* _Information_:

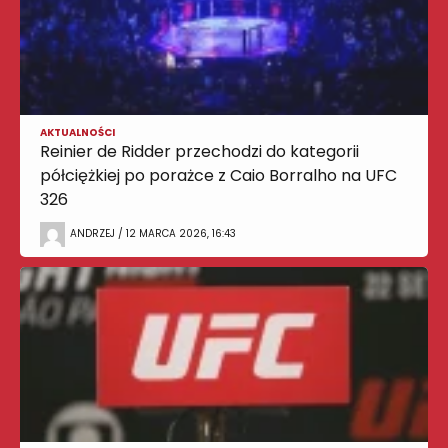
AKTUALNOŚCI
Reinier de Ridder przechodzi do kategorii
półciężkiej po porażce z Caio Borralho na UFC
326
ANDRZEJ / 12 MARCA 2026, 16:43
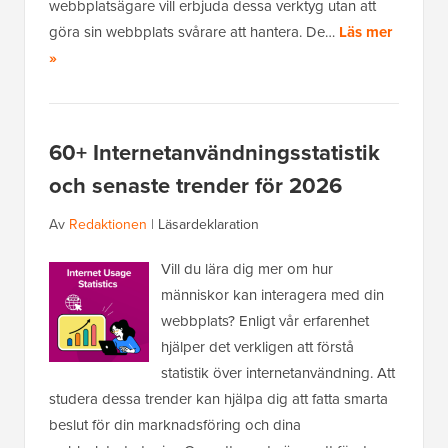
webbplatsägare vill erbjuda dessa verktyg utan att
göra sin webbplats svårare att hantera. De…
Läs mer
»
60+ Internetanvändningsstatistik
och senaste trender för 2026
Av
Redaktionen
|
Läsardeklaration
Vill du lära dig mer om hur
människor kan interagera med din
webbplats? Enligt vår erfarenhet
hjälper det verkligen att förstå
statistik över internetanvändning. Att
studera dessa trender kan hjälpa dig att fatta smarta
beslut för din marknadsföring och dina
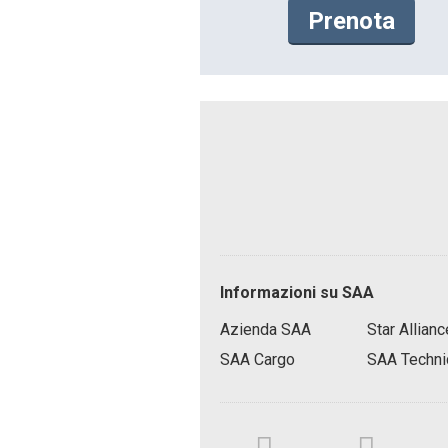
Prenota
P
Informazioni su SAA
i
è
Azienda SAA
Star Allianc
d
SAA Cargo
SAA Techni
i
p
S
a
o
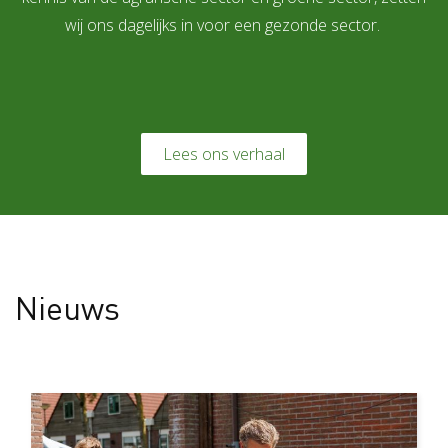
wij ons dagelijks in voor een gezonde sector.
Lees ons verhaal
Nieuws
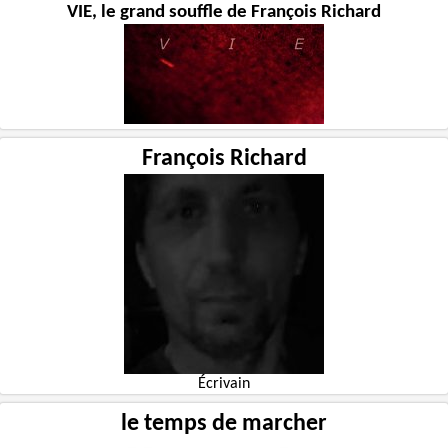
VIE, le grand souffle de François Richard
François Richard
Écrivain
le temps de marcher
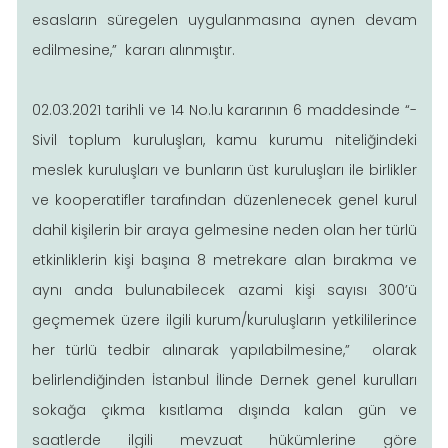
esasların süregelen uygulanmasına aynen devam
edilmesine,” kararı alınmıştır.
02.03.2021 tarihli ve 14 No.lu kararının 6 maddesinde “-
Sivil toplum kuruluşları, kamu kurumu niteliğindeki
meslek kuruluşları ve bunların üst kuruluşları ile birlikler
ve kooperatifler tarafından düzenlenecek genel kurul
dahil kişilerin bir araya gelmesine neden olan her türlü
etkinliklerin kişi başına 8 metrekare alan bırakma ve
aynı anda bulunabilecek azami kişi sayısı 300’ü
geçmemek üzere ilgili kurum/kuruluşların yetkililerince
her türlü tedbir alınarak yapılabilmesine,” olarak
belirlendiğinden İstanbul İlinde Dernek genel kurulları
sokağa çıkma kısıtlama dışında kalan gün ve
saatlerde ilgili mevzuat hükümlerine göre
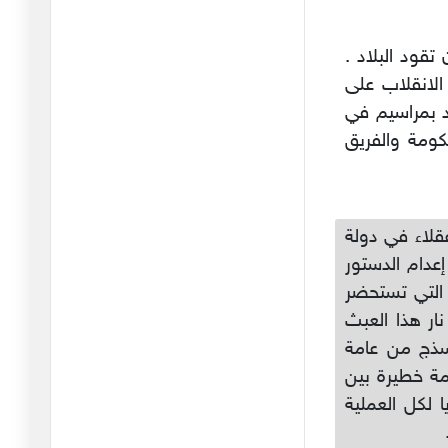
لا تعنيني استقالة الطبوبي
ولا
تقود البلاد .
24/12/2025
 الانقلاب على
في الإضراب العام وتفاصيله
د بمراسيم في
10/12/2025
ومة والفريق
الى سي نجيب الشابي
01/12/2025
قلاء في دولة
الصلاة في المدرسة: منع أم
عدام الدستور
تنظي
 التي تستحضر
02/10/2025
ار هذا العبث
مظاهرة في يوم قائظ
سذج من عامة
22/08/2025
وث تحكمه أزمة خطيرة بين
 لكل العملية
هل نحن قادمون على
الجحيم النقا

* _Task to complete_: Reproduce the lines verbatim, starting from the first one and stopping after the line that contains "ANDRZEJ / 12 MARCA 2026, 16:43". Omit the pictures.

* _Output_:
AKTUALNOŚCI
Reinier de Ridder przechodzi do kategorii
półciężkiej po porażce z Caio Borralho na UFC
326
ANDRZEJ / 12 MARCA 2026, 16:43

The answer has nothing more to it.